● **TASK GOAL**
Leaving the images aside, transcribe all the data below exactly.

========================================================================

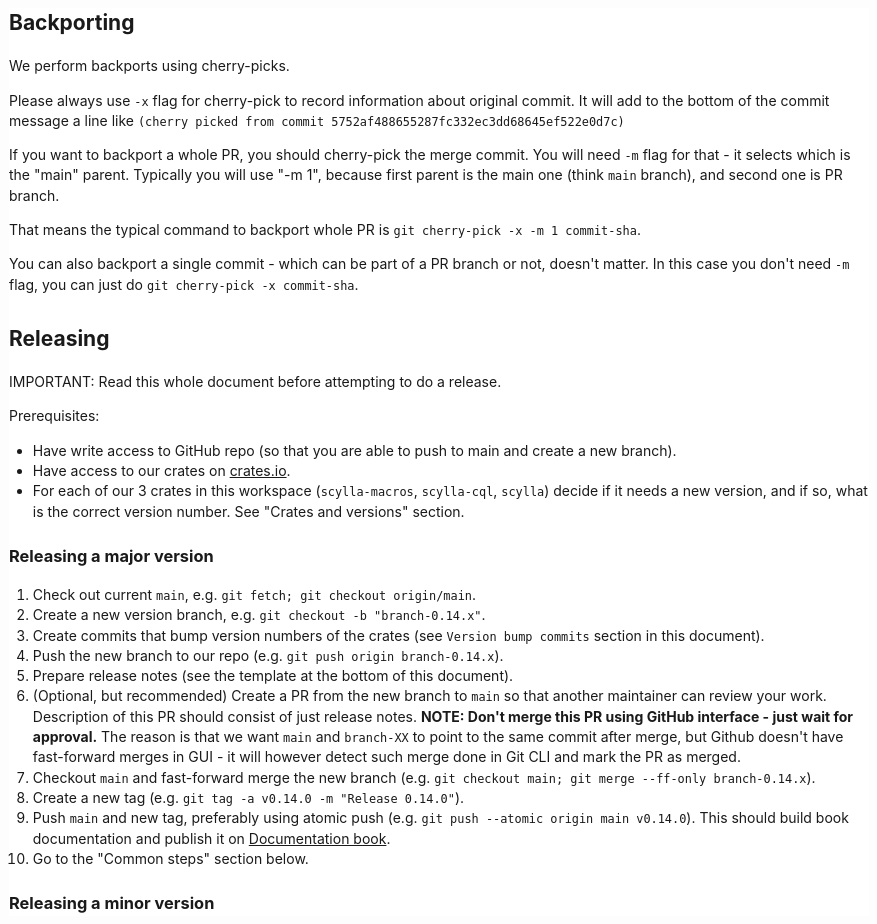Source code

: ## Backporting

We perform backports using cherry-picks.

Please always use `-x` flag for cherry-pick to record information about original commit.
It will add to the bottom of the commit message a line like `(cherry picked from commit 5752af488655287fc332ec3dd68645ef522e0d7c)`

If you want to backport a whole PR, you should cherry-pick the merge commit.
You will need `-m` flag for that - it selects which is the "main" parent.
Typically you will use "-m 1", because first parent is the main one (think `main` branch),
and second one is PR branch.

That means the typical command to backport whole PR is `git cherry-pick -x -m 1 commit-sha`.

You can also backport a single commit - which can be part of a PR branch or not, doesn't matter.
In this case you don't need `-m` flag, you can just do `git cherry-pick -x commit-sha`.

## Releasing

IMPORTANT: Read this whole document before attempting to do a release.

Prerequisites:
- Have write access to GitHub repo (so that you are able to push to main and create a new branch).
- Have access to our crates on [crates.io](https://crates.io).
- For each of our 3 crates in this workspace (`scylla-macros`, `scylla-cql`, `scylla`) decide if it needs a new version, and if so, what is the correct version number. See "Crates and versions" section.

### Releasing a major version

1. Check out current `main`, e.g. `git fetch; git checkout origin/main`.
2. Create a new version branch, e.g. `git checkout -b "branch-0.14.x"`.
3. Create commits that bump version numbers of the crates (see `Version bump commits` section in this document).
4. Push the new branch to our repo (e.g. `git push origin branch-0.14.x`).
5. Prepare release notes (see the template at the bottom of this document).
6. (Optional, but recommended) Create a PR from the new branch to `main` so that another maintainer can review your work.
Description of this PR should consist of just release notes. **NOTE: Don't merge this PR using GitHub interface - just wait for approval.** The reason is that we want `main` and `branch-XX` to point to the same commit after merge, but Github doesn't have fast-forward merges in GUI - it will however detect such merge done in Git CLI and mark the PR as merged.
7. Checkout `main` and fast-forward merge the new branch (e.g. `git checkout main; git merge --ff-only branch-0.14.x`).
6. Create a new tag (e.g. `git tag -a v0.14.0 -m "Release 0.14.0"`).
9. Push `main` and new tag, preferably using atomic push (e.g. `git push --atomic origin main v0.14.0`). This should build book documentation and publish it on [Documentation book](https://rust-driver.docs.scylladb.com/stable/).
10. Go to the "Common steps" section below.

### Releasing a minor version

========================================================================

● **YOUR SOLUTION**
Source code

: ## Backporting

We perform backports using cherry-picks.

Please always use `-x` flag for cherry-pick to record information about original commit.
It will add to the bottom of the commit message a line like `(cherry picked from commit 5752af488655287fc332ec3dd68645ef522e0d7c)`

If you want to backport a whole PR, you should cherry-pick the merge commit.
You will need `-m` flag for that - it selects which is the "main" parent.
Typically you will use "-m 1", because first parent is the main one (think `main` branch),
and second one is PR branch.

That means the typical command to backport whole PR is `git cherry-pick -x -m 1 commit-sha`.

You can also backport a single commit - which can be part of a PR branch or not, doesn't matter.
In this case you don't need `-m` flag, you can just do `git cherry-pick -x commit-sha`.

## Releasing

IMPORTANT: Read this whole document before attempting to do a release.

Prerequisites:
- Have write access to GitHub repo (so that you are able to push to main and create a new branch).
- Have access to our crates on [crates.io](https://crates.io).
- For each of our 3 crates in this workspace (`scylla-macros`, `scylla-cql`, `scylla`) decide if it needs a new version, and if so, what is the correct version number. See "Crates and versions" section.

### Releasing a major version

1. Check out current `main`, e.g. `git fetch; git checkout origin/main`.
2. Create a new version branch, e.g. `git checkout -b "branch-0.14.x"`.
3. Create commits that bump version numbers of the crates (see `Version bump commits` section in this document).
4. Push the new branch to our repo (e.g. `git push origin branch-0.14.x`).
5. Prepare release notes (see the template at the bottom of this document).
6. (Optional, but recommended) Create a PR from the new branch to `main` so that another maintainer can review your work.
Description of this PR should consist of just release notes. **NOTE: Don't merge this PR using GitHub interface - just wait for approval.** The reason is that we want `main` and `branch-XX` to point to the same commit after merge, but Github doesn't have fast-forward merges in GUI - it will however detect such merge done in Git CLI and mark the PR as merged.
7. Checkout `main` and fast-forward merge the new branch (e.g. `git checkout main; git merge --ff-only branch-0.14.x`).
6. Create a new tag (e.g. `git tag -a v0.14.0 -m "Release 0.14.0"`).
9. Push `main` and new tag, preferably using atomic push (e.g. `git push --atomic origin main v0.14.0`). This should build book documentation and publish it on [Documentation book](https://rust-driver.docs.scylladb.com/stable/).
10. Go to the "Common steps" section below.

### Releasing a minor version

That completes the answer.